▶ _Given task_: Copy out the lines below character for character, starting at the line containing "family: Zingiberaceae" and ending at the line containing "genus: Achillea", with both of those lines included. Leave the pictures out of the transcription.

(Stored items)
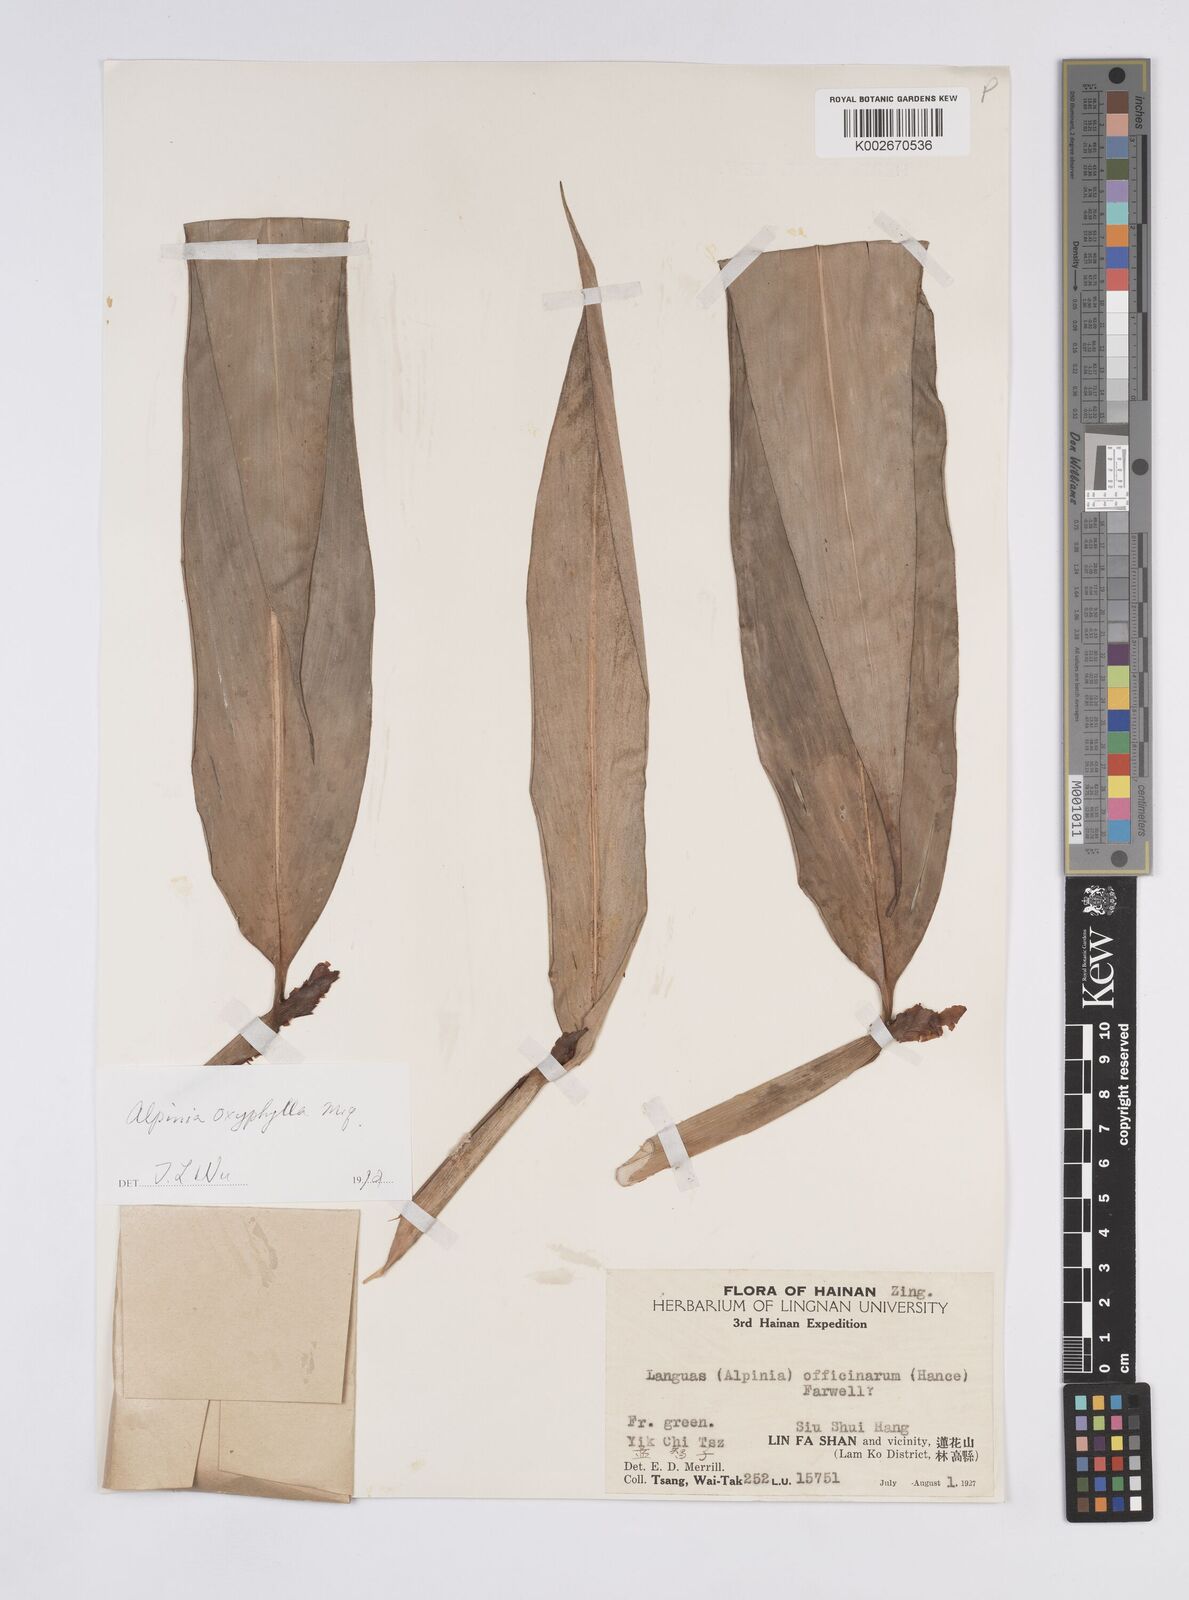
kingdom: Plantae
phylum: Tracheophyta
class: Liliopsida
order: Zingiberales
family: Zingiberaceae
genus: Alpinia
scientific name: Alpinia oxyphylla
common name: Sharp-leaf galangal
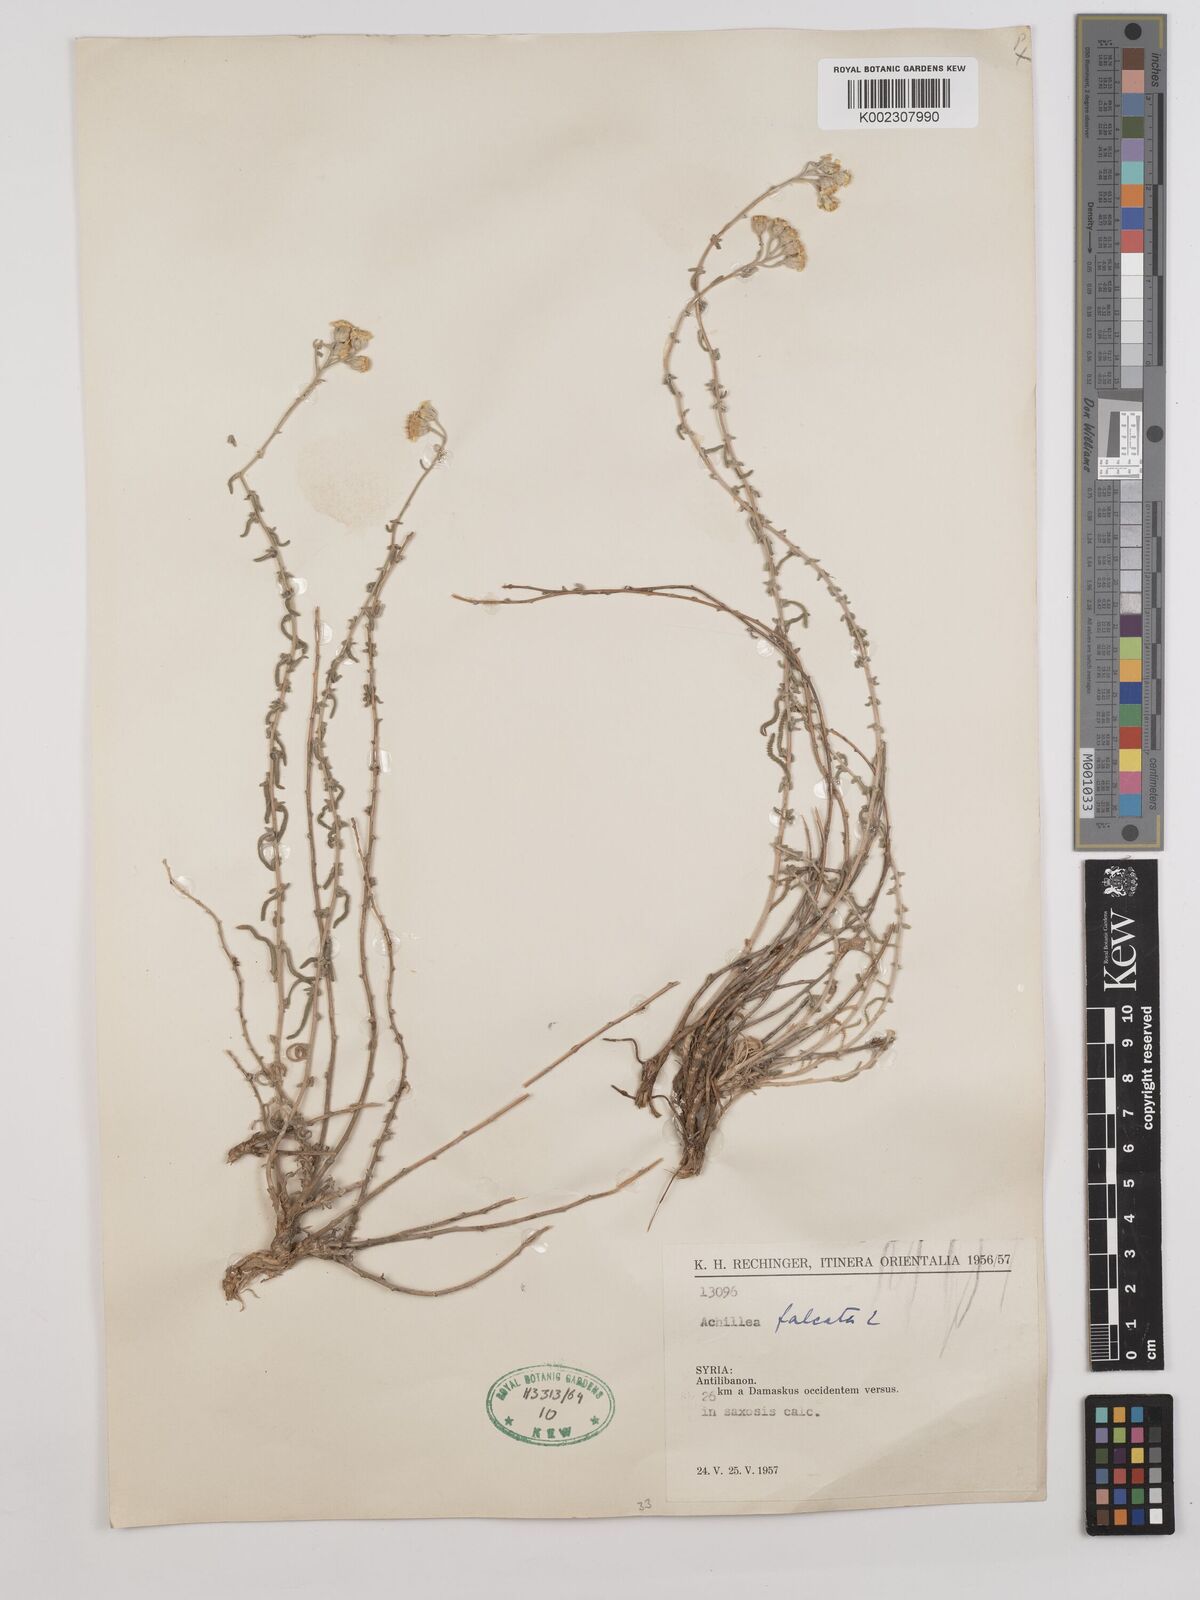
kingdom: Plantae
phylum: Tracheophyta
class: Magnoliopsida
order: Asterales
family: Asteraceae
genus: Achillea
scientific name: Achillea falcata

...

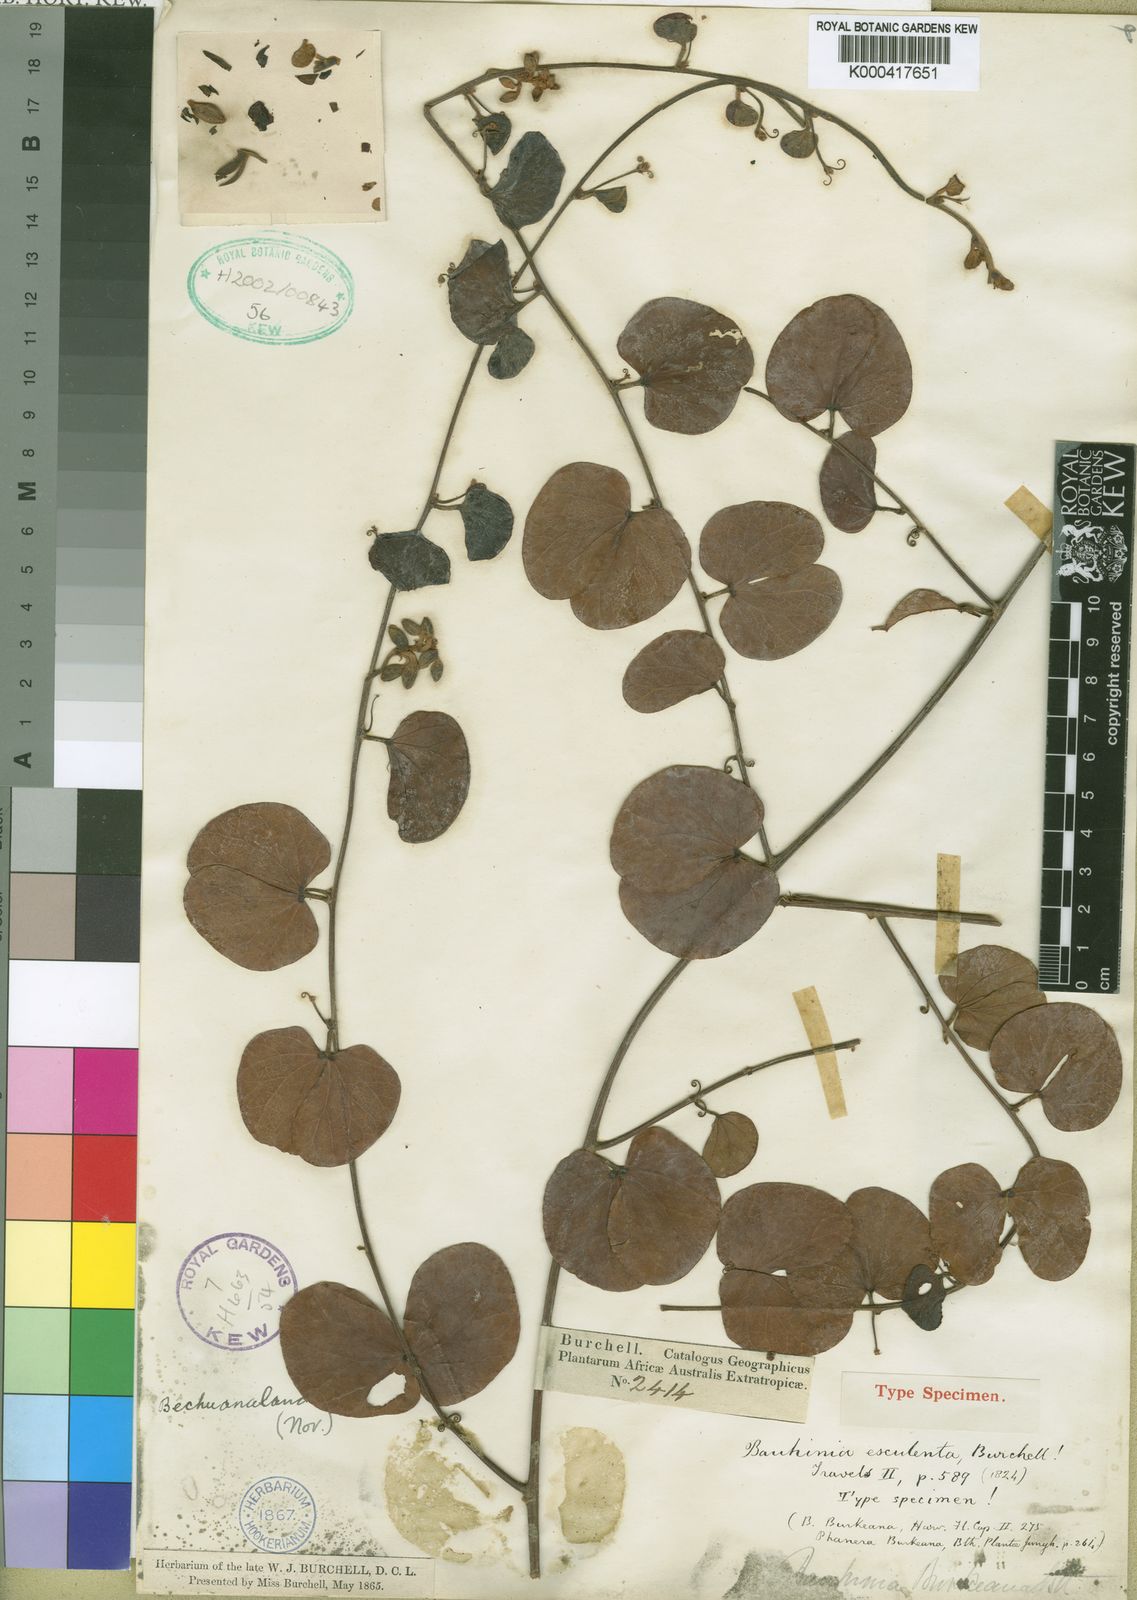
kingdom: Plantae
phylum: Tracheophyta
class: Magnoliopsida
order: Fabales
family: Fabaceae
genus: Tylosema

...

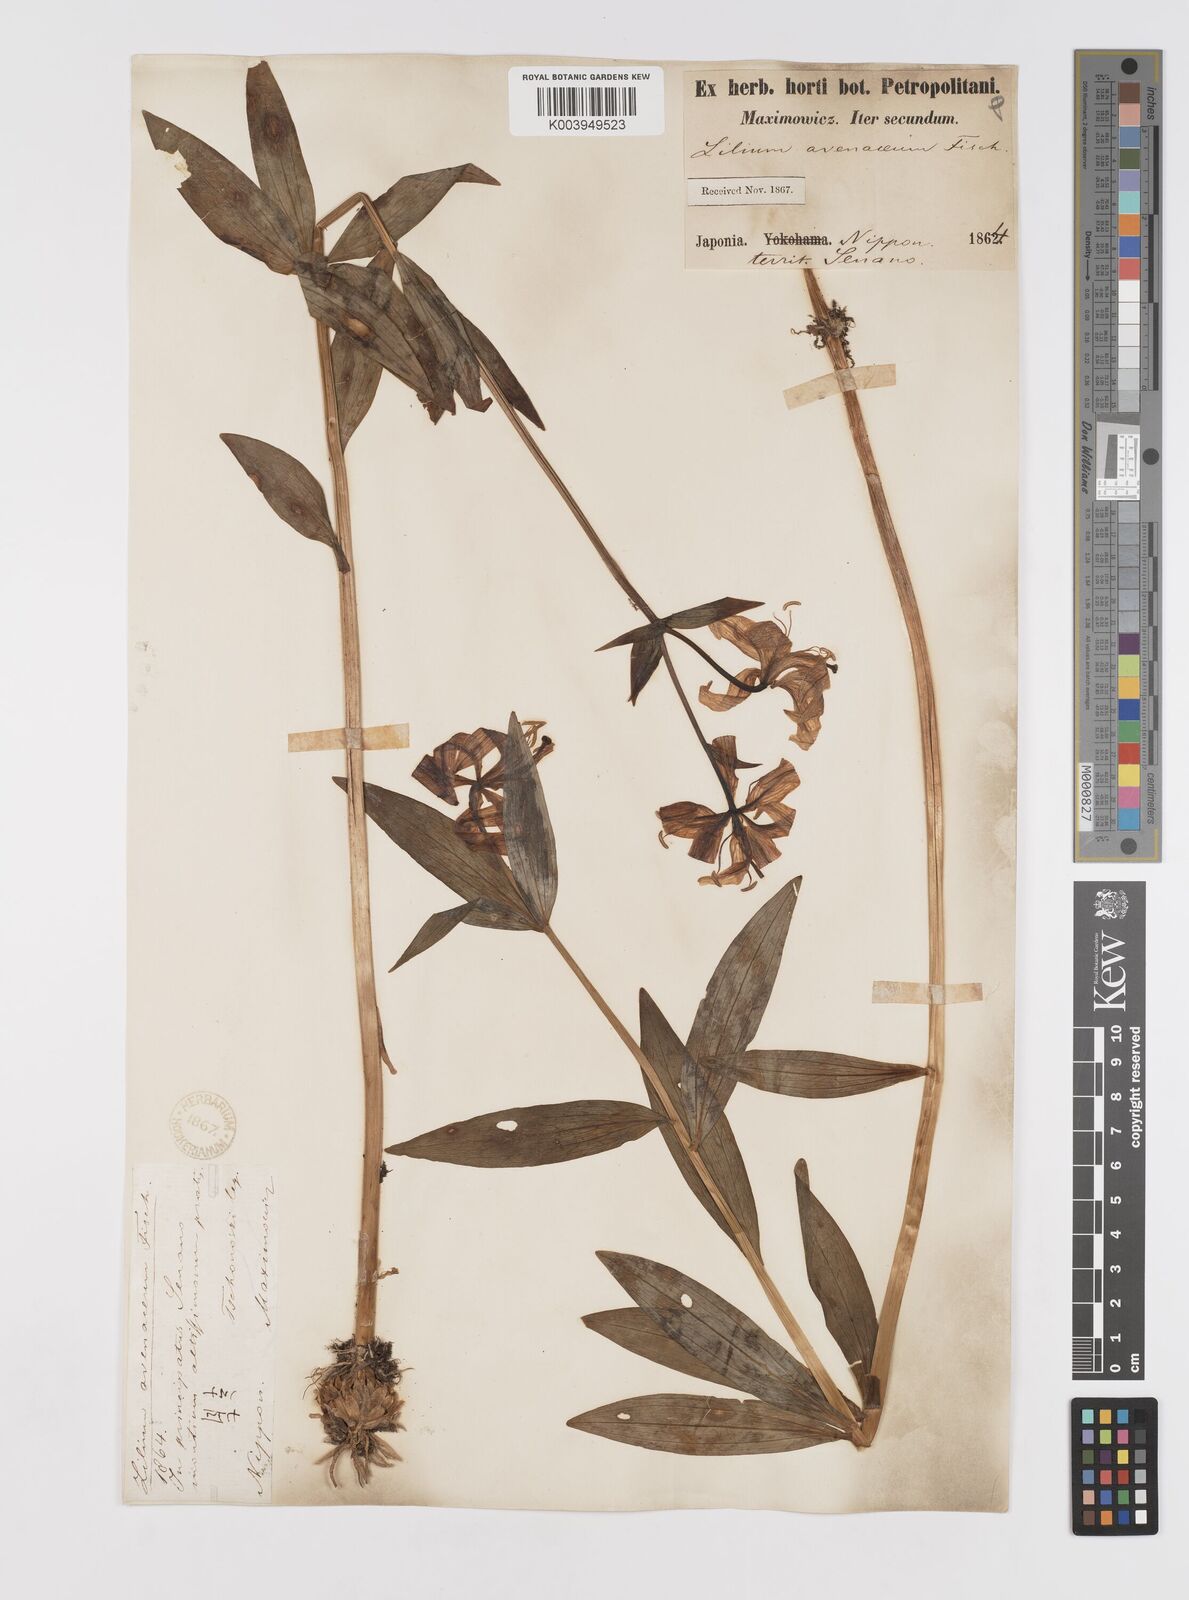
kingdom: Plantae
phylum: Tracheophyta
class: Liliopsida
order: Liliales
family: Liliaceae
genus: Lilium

▶ _Exercise output_:
family: Zingiberaceae
genus: Alpinia
scientific name: Alpinia oxyphylla
common name: Sharp-leaf galangal
kingdom: Plantae
phylum: Tracheophyta
class: Magnoliopsida
order: Asterales
family: Asteraceae
genus: Achillea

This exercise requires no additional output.